### Extracted material

"""

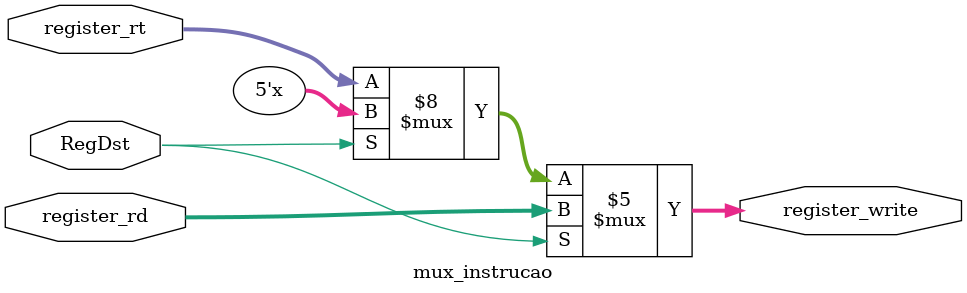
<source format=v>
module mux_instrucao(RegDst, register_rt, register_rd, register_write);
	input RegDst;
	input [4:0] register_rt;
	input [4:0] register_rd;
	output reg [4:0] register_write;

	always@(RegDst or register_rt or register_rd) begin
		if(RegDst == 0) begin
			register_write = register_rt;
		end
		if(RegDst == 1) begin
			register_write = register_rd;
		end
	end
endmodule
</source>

"""
"""

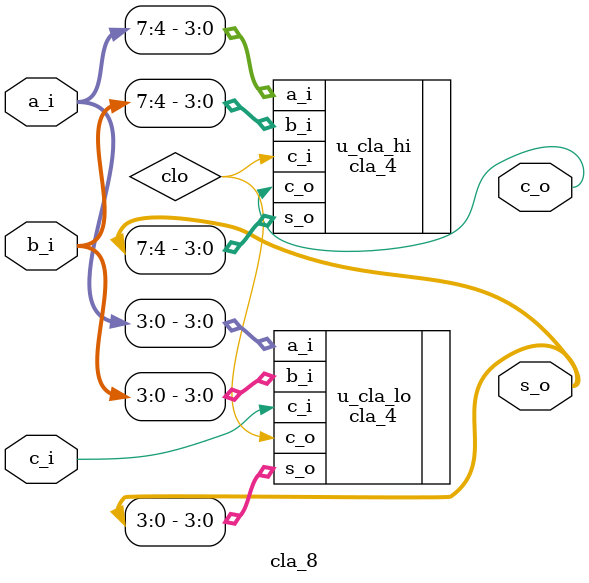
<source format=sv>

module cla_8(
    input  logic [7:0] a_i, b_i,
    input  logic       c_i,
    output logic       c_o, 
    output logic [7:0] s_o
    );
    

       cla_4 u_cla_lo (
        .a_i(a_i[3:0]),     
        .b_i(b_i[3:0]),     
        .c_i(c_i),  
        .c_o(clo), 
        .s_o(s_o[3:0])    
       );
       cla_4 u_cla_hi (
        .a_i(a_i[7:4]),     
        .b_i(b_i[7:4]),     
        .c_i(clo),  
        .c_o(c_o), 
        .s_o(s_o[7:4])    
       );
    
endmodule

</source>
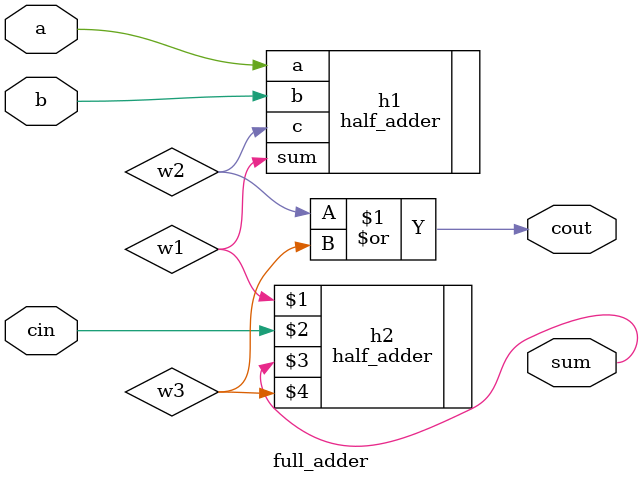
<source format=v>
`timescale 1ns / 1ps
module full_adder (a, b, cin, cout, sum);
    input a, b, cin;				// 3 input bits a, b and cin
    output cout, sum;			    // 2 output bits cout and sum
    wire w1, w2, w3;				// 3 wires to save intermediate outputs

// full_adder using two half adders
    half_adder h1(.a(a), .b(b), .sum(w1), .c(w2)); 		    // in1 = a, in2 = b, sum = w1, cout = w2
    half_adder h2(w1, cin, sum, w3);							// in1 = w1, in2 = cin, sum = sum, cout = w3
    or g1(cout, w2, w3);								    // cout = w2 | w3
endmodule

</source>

"""

### What is being asked
Copy each line of the preceding material that contains "logic".

### Task output
    input  logic [7:0] a_i, b_i,
    input  logic       c_i,
    output logic       c_o, 
    output logic [7:0] s_o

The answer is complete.